START SOURCE PASSAGE

Reputation: 93
I am trying to get derivative of output of a Keras model with respect to the input (x) of the model (not the weights). It seems like the easiest way is to use "gradients" from keras.backend which returns a tensor of gradients (https://keras.io/backend/). I am new with tensorflow and not comfortable with it yet. I have got the gradient tensor, and trying to get numerical values for it for different values of input (x). But it seems like the gradient value is independent of the input x (which is not expected to be) or I am doing something wrong. Any help or comment will be appreciated.
import keras
import numpy as np
import matplotlib.pyplot as plt
from keras.layers import Dense, Dropout, Activation
from keras.models import Sequential
import keras.backend as K
import tensorflow as tf
%matplotlib inline
n = 100 # sample size
x = np.linspace(0,1,n) #input
y = 4*(x-0.5)**2 #output
dy = 8*(x-0.5) #derivative of output wrt the input
model = Sequential()
model.add(Dense(32, input_dim=1, activation='relu')) # 1d input
model.add(Dense(32, activation='relu'))
model.add(Dense(1)) # 1d output
# Minimize mse
model.compile(loss='mse', optimizer='adam', metrics=["accuracy"])
model.fit(x, y, batch_size=10, epochs=1000, verbose=0)
gradients = K.gradients(model.output, model.input) #Gradient of output wrt the input of the model (Tensor)
print(gradients)
#value of gradient for the first x_test
x_test_1 = np.array([[0.2]])
sess = tf.Session()

END SOURCE PASSAGE

**EXERCISE INSTRUCTIONS**:
(a) In the Keras post, for how many epochs is the model trained?
(b) Rewrite the Keras post from "model.add(Dense(32, input_dim=1, activation='relu'))" to "the model (Tensor)", inclusive, with every "relu" changed to "tanh".
Base your answers only on the Keras post above.

START COLLECTED DATA

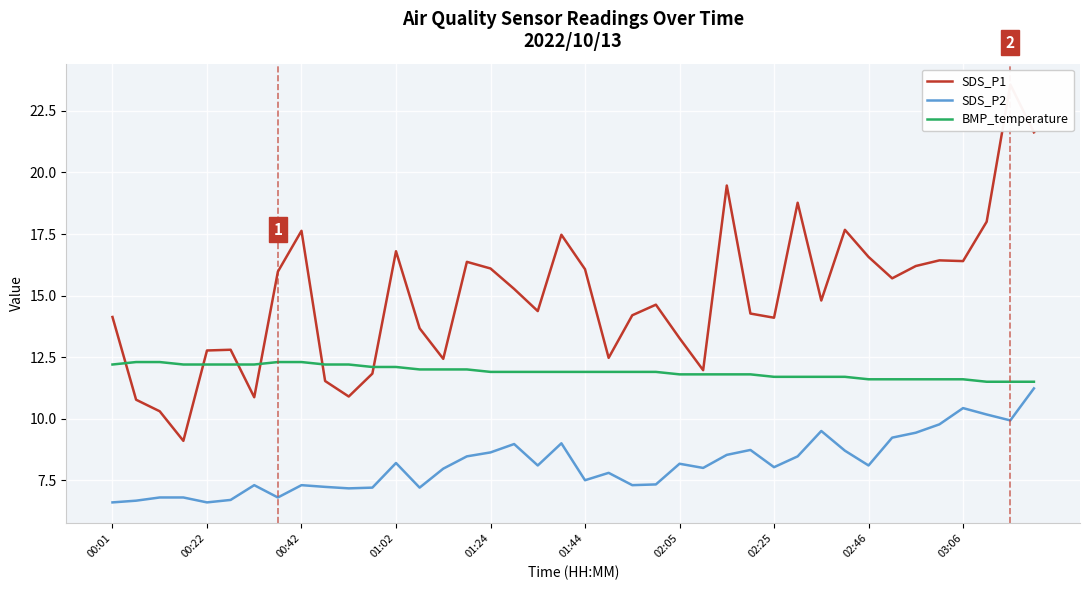

The SDS_P2 series shows 8.2 at 02:05. True or false?

True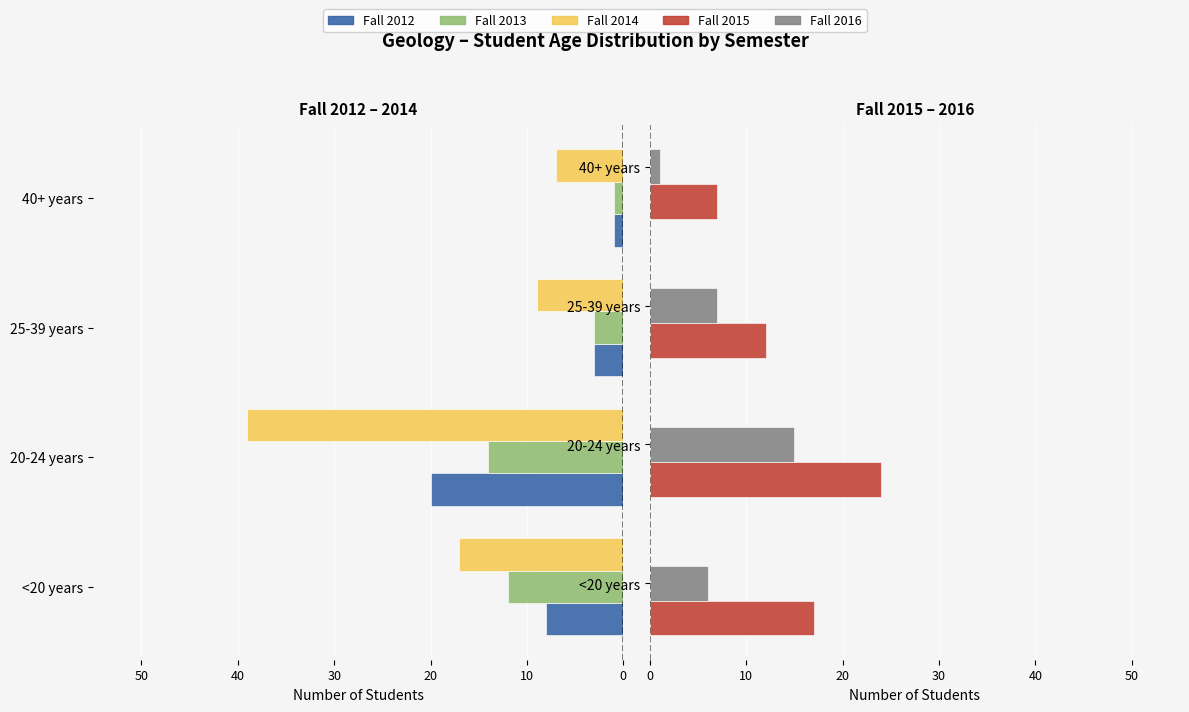

What is the difference between the maximum and minimum values in the Fall 2016 series?

14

END COLLECTED DATA

**ANSWERS BELOW**:
(a) 1000 epochs.

(b)
model.add(Dense(32, input_dim=1, activation='tanh')) # 1d input
model.add(Dense(32, activation='tanh'))
model.add(Dense(1)) # 1d output
# Minimize mse
model.compile(loss='mse', optimizer='adam', metrics=["accuracy"])
model.fit(x, y, batch_size=10, epochs=1000, verbose=0)
gradients = K.gradients(model.output, model.input) #Gradient of output wrt the input of the model (Tensor)